Haskell is now quite widely used, but its most important contributions are the ideas that it embodies. In this talk I will focus on one of these ideas, namely type classes, with a few anecdotes and reflections along the way about the process of developing the language.   Type classes are probably Haskell's most distinctive feature. The original idea is very neat and, better still, it led to a long series of subsequent generalisations and innovations. Indeed, although the language is now nineteen years old, Haskell's type system is still in a state of furious development. For example, I am involved in adding type-level functions to Haskell, as I will briefly describe.   I will explain what type classes are, how they differ from the classes of mainstream object oriented languages, why I think they are so cool, and what the hot topics are. I'll give plenty of examples, so you don't need to already know Haskell.

Haskell

Simon Peyton Jones

Simon Peyton Jones, MA, MBCS, CEng, graduated from Trinity College Cambridge in 1980. After two years in industry, he spent seven years as a lecturer at University College London, and nine years as a professor at Glasgow University, before moving to Microsoft Research (Cambridge) in 1998. His main research interest is in functional programming languages, their implementation, and their application. He has led a succession of research projects focused around the design and implementation of production-quality functional-language systems for both uniprocessors and parallel machines. He was a key contributor to the design of the now-standard functional language Haskell, and is the lead designer of the widely-used Glasgow Haskell Compiler (GHC). He has written two textbooks about the implementation of functional languages.

15:15-16:05

Modeling concurrency in Ruby and beyond

The world of concurrent computation is a complicated one. We have to think about the hardware, the runtime, and even choose between half a dozen different models and primitives: fork/wait, threads, shared memory, message passing, semaphores, and transactions just to name a few. And that's only the beginning.What about "alternative concurrency models"? Can you name any, how are they different, what do they give us? Stop by to learn about CSP, Actor, and other models, in Ruby and beyond.

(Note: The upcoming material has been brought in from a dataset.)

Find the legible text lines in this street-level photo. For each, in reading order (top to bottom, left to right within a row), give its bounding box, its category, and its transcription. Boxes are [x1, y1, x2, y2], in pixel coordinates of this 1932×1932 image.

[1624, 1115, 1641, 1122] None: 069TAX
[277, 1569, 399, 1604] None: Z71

Modeling concurrency in Ruby and beyond

Ilya Grigorik

Ilya Grigorik is a developer, an open-source and Ruby evangelist, a data-geek, and a proverbial early adopter of all things digital. Now living in the San Francisco Bay Area, Ilya is working on Social Analytics @ Google. Prior to joining the Google Analytics team, Ilya was the founder and CTO of PostRank, a social web analytics company which was acquired by Google in June 2011. In 2008, Ilya was the recipient of the Ruby Hero award for his contributions to the Ruby community.